Ferroptosis-Related Long Non-Coding RNA Signature Contributes to the Prediction of Prognosis Outcomes in Head and Neck Squamous Cell Carcinomas

Wenru Jiang; Yingtao Song; Zhaowei Zhong; Jili Gao; Xiaofei Meng

doi:10.3389/fgene.2021.785839

Ferroptosis-Related Long Non-Coding RNA Signature Contributes to the Prediction of Prognosis Outcomes in Head and Neck Squamous Cell Carcinomas

Front Genet. 2021 Dec 17:12:785839. doi: 10.3389/fgene.2021.785839. eCollection 2021.

Authors

Wenru Jiang¹, Yingtao Song¹, Zhaowei Zhong¹, Jili Gao¹, Xiaofei Meng²

Affiliations

¹ Department of Implant and Prosthodontics, The First Affiliated Hospital of Harbin Medical University, Harbin, China.
² Donglai Road Stomatological Clinic, Laizhou, China.

Abstract

Background: Head and neck squamous cell carcinoma (HNSCC) is a malignant tumor, which makes the prognosis prediction challenging. Ferroptosis is an iron-dependent form of non-apoptotic regulated cell death, which could affect cancer development. However, the prognostic value of ferroptosis-related long non-coding RNA (lncRNA) in HNSCC is still limited. Methods: In the current study, we employed the DESeq2 method to characterize the differentially expressed ferroptosis-related genes (FEGs) between cancer and normal samples. Next, the FEG-related lncRNAs (FElncRNAs) were identified using Spearman's correlation analysis and multiple permutation hypotheses. Subsequently, LASSO and stepwise multivariate Cox regression analyses were undertaken to recognize the prognosis-related FElncRNA signature (PFLS) and risk scores. Results: Herein, we first identified 60 dysregulated FEGs and their co-expressed FElncRNAs in HNSCC. Then, we recognized a set of six FElncRNAs PFLS (SLCO4A1-AS1, C1RL-AS1, PCED1B-AS1, HOXB-AS3, MIR9-3HG, and SFTA1P) for predicting patients' prognostic risks and survival outcomes. We also assessed the efficiency of PFLS in the test set and an external validation cohort. Further parsing of the tumor immune microenvironment showed the PFLS was closely associated with immune cell infiltration abundances. Notably, the low-risk group of the PFLS showed a higher MHC score and cytolytic activity (CYT) score than the high-risk group, implying the low-risk group may have greater tumor surveillance and killing ability. In addition, we observed that the expression levels of two immune checkpoints (ICPs), i.e., programmed cell death protein 1 (PD-1) and programmed cell death 1 ligand 1 (PD-L1), showed significant associations with patients' risk score, prompting the role of the PFLS in ICP blockade therapy.

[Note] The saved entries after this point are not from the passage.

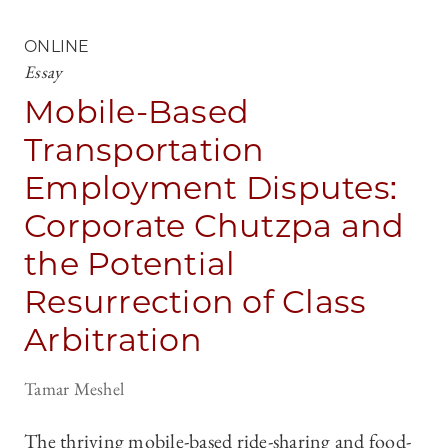
ONLINE
Essay
Mobile-Based
Transportation
Employment Disputes:
Corporate Chutzpa and
the Potential
Resurrection of Class
Arbitration
Tamar Meshel
The thriving mobile-based ride-sharing and food-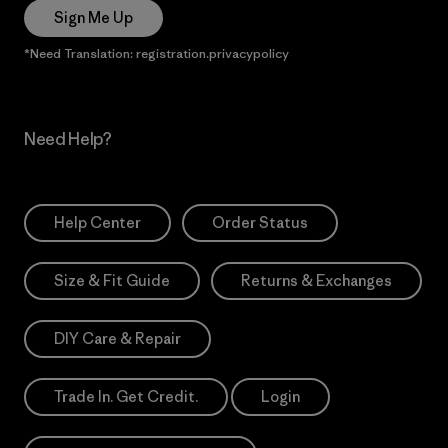
Sign Me Up
*Need Translation: registration.privacypolicy
Need Help?
Help Center
Order Status
Size & Fit Guide
Returns & Exchanges
DIY Care & Repair
Trade In. Get Credit.
Login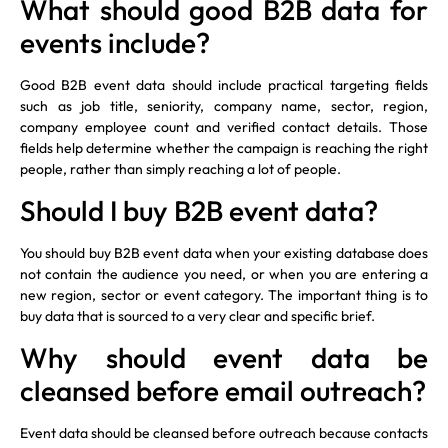
What should good B2B data for
events include?
Good B2B event data should include practical targeting fields
such as job title, seniority, company name, sector, region,
company employee count and verified contact details. Those
fields help determine whether the campaign is reaching the right
people, rather than simply reaching a lot of people.
Should I buy B2B event data?
You should buy B2B event data when your existing database does
not contain the audience you need, or when you are entering a
new region, sector or event category. The important thing is to
buy data that is sourced to a very clear and specific brief.
Why should event data be
cleansed before email outreach?
Event data should be cleansed before outreach because contacts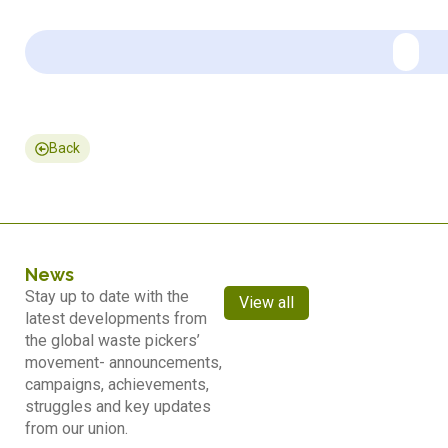
Back
News
Stay up to date with the
View all
latest developments from
the global waste pickers’
movement- announcements,
campaigns, achievements,
struggles and key updates
from our union.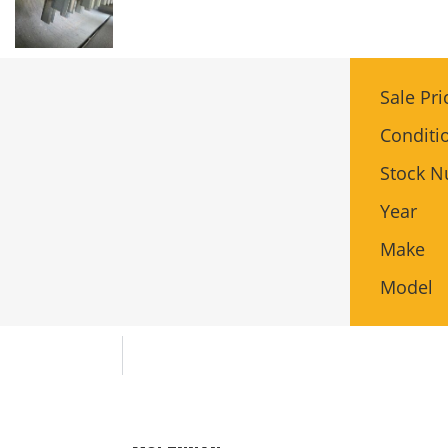
Sale Pri
Conditi
Stock 
Year
Make
Model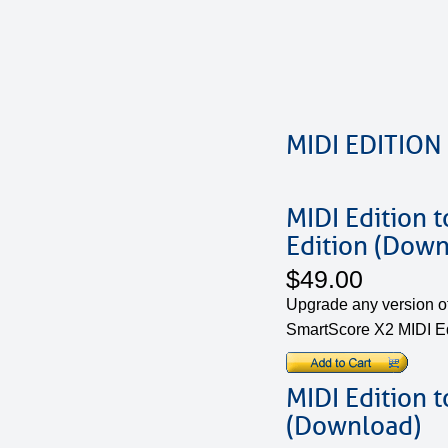
MIDI EDITION
MIDI Edition 
Edition (Down
$49.00
Upgrade any version of
SmartScore X2 MIDI Ed
MIDI Edition 
(Download)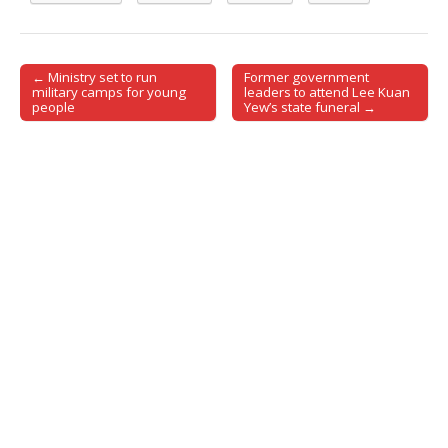
← Ministry set to run
Former government
Post navigation
military camps for young
leaders to attend Lee Kuan
people
Yew’s state funeral →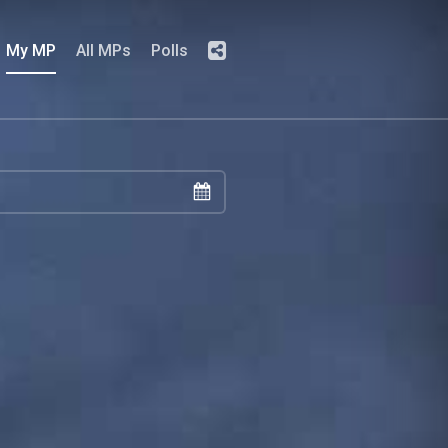
My MP
All MPs
Polls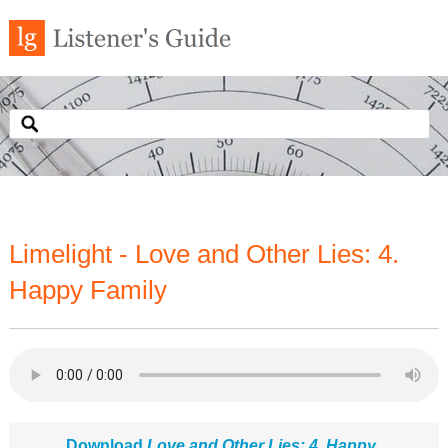
Limelight - Love and Other Lies: 4.
Happy Family
Download
Love and Other Lies: 4. Happy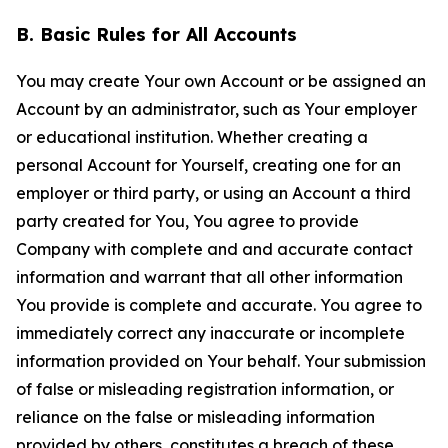
B. Basic Rules for All Accounts
You may create Your own Account or be assigned an
Account by an administrator, such as Your employer
or educational institution. Whether creating a
personal Account for Yourself, creating one for an
employer or third party, or using an Account a third
party created for You, You agree to provide
Company with complete and and accurate contact
information and warrant that all other information
You provide is complete and accurate. You agree to
immediately correct any inaccurate or incomplete
information provided on Your behalf. Your submission
of false or misleading registration information, or
reliance on the false or misleading information
provided by others, constitutes a breach of these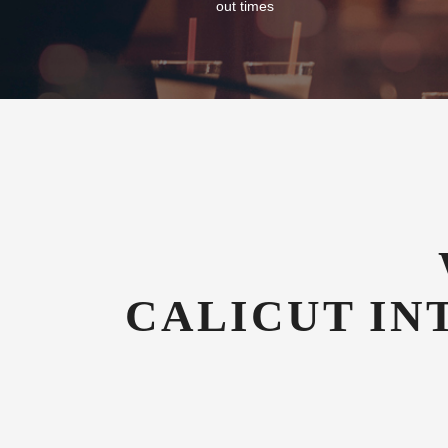
out times
CALICUT IN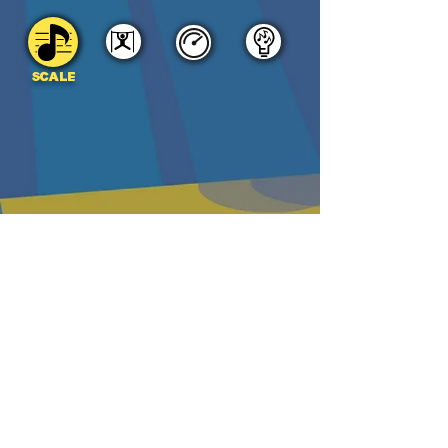
SCALE
DOWNLOAD
PDF
MP3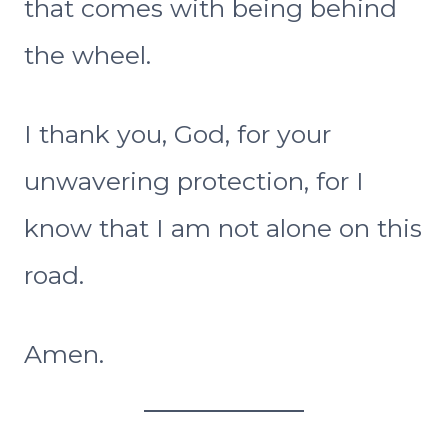
that comes with being behind
the wheel.
I thank you, God, for your
unwavering protection, for I
know that I am not alone on this
road.
Amen.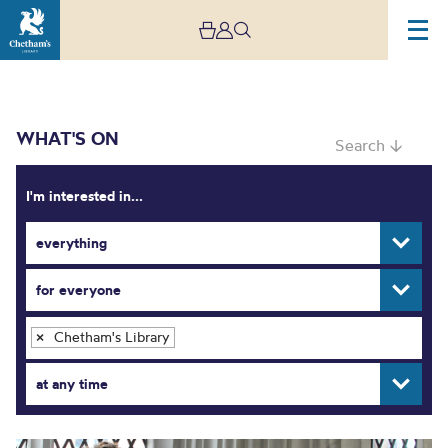
WHAT'S ON
Search ↓
I'm interested in...
everything
What’s On
for everyone
Chetham's Library
×
at any time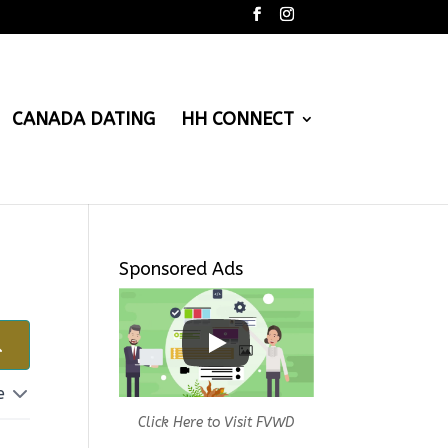
CANADA DATING
HH CONNECT
Sponsored Ads
e
Click Here to Visit FVWD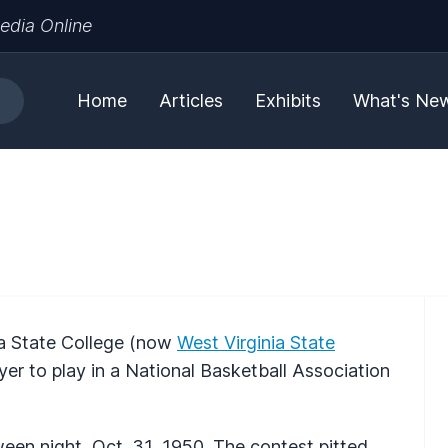
edia Online
Home
Articles
Exhibits
What's Ne
nia State College (now
West Virginia State
ayer to play in a National Basketball Association
en night, Oct. 31, 1950. The contest pitted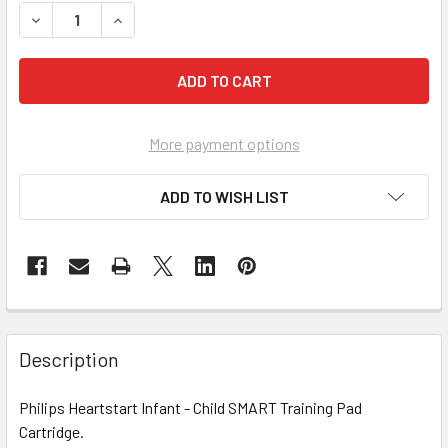
DECREASE QUANTITY OF PHILIPS HEARTSTART INFANT - C
INCREASE QUANTITY OF PHILIPS HEARTSTART 
More payment options
ADD TO WISH LIST
Description
Philips Heartstart Infant - Child SMART Training Pad
Cartridge.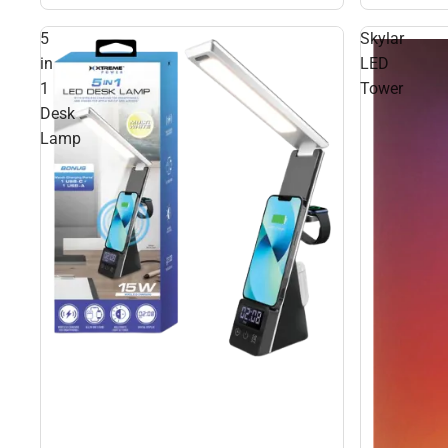
5
Skylar
in
LED
1
Tower
Desk
Lamp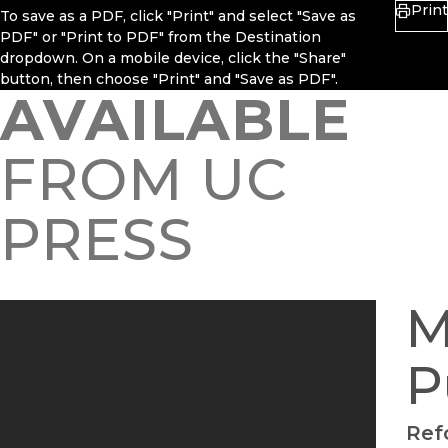
Print
To save as a PDF, click "Print" and select "Save as
PDF" or "Print to PDF" from the Destination
dropdown. On a mobile device, click the "Share"
button, then choose "Print" and "Save as PDF".
AVAILABLE
FROM UC
PRESS
M
P
Ref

Finally, we also constructed a drug-PFLS network to reinforce the clinical utilities of the PFLS. Conclusion: In summary, our study indicated that FElncRNAs played an important role in HNSCC survival prediction. Identification of PFLS will contribute to the development of novel anticancer therapeutic strategies.

Keywords: head and neck squamous cell carcinoma; immune checkpoint blockade therapy; lncRNA; prognosis prediction; tumor immune microenvironment.